And by faulty, what do you mean?
Were you qualified to question it, I think it highly unlikely you'd not be able to read it!
reply to post by Human0815
Are there paid posters pushing planned agendas on ATS ? Posts like this really make me wonder I have seen your posts before and to be honest it is almost like you are pushing pro-tepco propaganda.
I am not really and expert on this but if it walks like a duck......................Members and readers around the world can make up there own minds.
Faulty studies are faulty making their conclusions incorrect. Things like using small sample sizes, or funding from biased sources can make studies faulty.
The radiation dumped by Fukushima into the environment has exceeded that of the 1986 Chernobyl catastrophe, so we may stop calling it the second worst nuclear power disaster in history. Total atmospheric releases from Fukushima so far are between 5.6 and 8.1 times that of Chernobyl, according to the 2013 World Nuclear Industry Status Report. Prof. Komei Hosokawa, who wrote the Fukushima section, told London’s Channel 4 News, “The situation is not under control. Almost every day new things happen, and there is no sign that they will control the situation in the next few months or years.”

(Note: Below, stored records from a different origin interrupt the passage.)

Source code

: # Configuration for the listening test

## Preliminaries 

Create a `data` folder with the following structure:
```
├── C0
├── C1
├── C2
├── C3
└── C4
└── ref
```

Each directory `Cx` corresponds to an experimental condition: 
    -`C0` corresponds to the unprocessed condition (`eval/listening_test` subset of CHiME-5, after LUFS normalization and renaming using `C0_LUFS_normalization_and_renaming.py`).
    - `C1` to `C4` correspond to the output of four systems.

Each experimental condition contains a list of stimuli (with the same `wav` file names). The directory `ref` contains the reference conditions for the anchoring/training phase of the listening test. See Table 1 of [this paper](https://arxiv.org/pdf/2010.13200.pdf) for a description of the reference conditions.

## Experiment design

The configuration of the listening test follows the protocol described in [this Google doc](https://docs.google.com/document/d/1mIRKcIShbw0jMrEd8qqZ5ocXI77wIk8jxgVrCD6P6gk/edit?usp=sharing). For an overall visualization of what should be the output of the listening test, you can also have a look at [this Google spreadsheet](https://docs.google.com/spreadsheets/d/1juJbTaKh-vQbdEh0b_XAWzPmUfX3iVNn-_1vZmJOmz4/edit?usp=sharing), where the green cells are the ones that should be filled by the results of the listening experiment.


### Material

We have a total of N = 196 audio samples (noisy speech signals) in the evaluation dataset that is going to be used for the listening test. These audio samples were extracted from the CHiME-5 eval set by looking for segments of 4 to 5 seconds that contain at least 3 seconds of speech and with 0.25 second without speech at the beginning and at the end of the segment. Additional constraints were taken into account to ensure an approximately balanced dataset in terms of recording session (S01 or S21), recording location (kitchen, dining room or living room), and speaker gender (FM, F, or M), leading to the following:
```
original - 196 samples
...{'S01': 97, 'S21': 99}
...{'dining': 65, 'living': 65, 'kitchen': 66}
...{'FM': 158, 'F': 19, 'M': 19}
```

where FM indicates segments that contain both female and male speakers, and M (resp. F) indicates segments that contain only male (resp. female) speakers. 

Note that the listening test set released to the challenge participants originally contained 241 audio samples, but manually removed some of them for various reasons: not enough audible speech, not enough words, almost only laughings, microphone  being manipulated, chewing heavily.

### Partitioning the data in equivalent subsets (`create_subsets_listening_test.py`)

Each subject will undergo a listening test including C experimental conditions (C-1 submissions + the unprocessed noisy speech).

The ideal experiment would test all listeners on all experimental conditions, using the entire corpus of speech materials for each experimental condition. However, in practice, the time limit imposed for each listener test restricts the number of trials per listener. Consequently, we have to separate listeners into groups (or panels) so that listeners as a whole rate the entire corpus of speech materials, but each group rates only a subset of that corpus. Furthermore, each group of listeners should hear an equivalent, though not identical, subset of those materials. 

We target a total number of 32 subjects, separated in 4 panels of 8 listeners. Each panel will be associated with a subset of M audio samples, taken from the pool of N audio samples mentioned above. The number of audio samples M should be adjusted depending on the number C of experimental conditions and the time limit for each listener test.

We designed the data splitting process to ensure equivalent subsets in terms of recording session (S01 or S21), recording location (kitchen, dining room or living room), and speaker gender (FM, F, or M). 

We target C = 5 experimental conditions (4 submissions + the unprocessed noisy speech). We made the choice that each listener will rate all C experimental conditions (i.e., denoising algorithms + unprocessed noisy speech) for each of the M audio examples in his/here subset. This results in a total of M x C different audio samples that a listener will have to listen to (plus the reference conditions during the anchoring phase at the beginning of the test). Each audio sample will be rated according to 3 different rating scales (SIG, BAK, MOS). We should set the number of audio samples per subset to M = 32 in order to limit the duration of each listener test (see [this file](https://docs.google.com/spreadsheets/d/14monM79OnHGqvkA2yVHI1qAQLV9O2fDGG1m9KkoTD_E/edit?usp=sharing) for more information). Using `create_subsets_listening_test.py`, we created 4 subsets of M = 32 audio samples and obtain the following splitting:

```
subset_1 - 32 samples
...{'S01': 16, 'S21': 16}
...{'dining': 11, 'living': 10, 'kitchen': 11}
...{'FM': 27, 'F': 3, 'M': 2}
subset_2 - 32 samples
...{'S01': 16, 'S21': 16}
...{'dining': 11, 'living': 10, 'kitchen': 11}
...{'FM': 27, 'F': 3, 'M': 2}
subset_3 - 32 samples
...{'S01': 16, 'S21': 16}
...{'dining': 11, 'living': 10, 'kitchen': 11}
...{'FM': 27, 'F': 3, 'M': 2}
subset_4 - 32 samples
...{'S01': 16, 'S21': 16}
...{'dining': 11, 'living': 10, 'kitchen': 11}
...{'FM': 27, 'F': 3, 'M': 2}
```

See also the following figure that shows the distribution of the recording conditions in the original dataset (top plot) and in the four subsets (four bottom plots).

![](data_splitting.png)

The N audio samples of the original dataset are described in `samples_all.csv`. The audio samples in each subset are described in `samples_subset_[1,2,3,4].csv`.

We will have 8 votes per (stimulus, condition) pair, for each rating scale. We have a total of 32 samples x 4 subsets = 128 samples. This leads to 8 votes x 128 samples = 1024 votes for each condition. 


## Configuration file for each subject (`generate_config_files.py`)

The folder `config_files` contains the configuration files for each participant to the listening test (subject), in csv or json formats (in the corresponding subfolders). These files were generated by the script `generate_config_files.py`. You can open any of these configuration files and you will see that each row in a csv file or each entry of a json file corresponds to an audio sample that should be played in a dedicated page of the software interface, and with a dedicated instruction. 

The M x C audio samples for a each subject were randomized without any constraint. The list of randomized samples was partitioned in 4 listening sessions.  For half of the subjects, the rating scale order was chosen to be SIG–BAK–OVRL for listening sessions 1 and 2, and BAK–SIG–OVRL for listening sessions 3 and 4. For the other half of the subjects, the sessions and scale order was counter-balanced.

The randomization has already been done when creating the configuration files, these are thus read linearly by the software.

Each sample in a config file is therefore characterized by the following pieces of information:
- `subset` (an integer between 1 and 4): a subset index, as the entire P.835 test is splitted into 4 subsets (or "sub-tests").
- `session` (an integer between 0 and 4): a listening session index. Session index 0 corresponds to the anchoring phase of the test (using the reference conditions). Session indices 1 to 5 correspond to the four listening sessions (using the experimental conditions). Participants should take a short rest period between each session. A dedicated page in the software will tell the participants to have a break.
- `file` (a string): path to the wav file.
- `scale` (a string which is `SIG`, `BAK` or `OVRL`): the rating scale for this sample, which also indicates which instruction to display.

In this dataset, the simulation from NOAA's HYSPLIT model shows a continuous release of tracer particles from 12-31 March at a rate of 100 per hour representing the Cesium-137 emitted from Fukushima Daiichi. Each change in particle color represents a decrease in radioactivity by a factor of 10. Radioactivity decreases due to removal by rainfall and gravitational settling. Decay is not a factor for Cesium in this short duration simulation compared to its 30 year long-half life. The air concentration would be computed from the particle density so it is only partially related to the color scale. The released particles are followed through the end of April using meteorological data from the 1-degree resolution NOAA global analyses.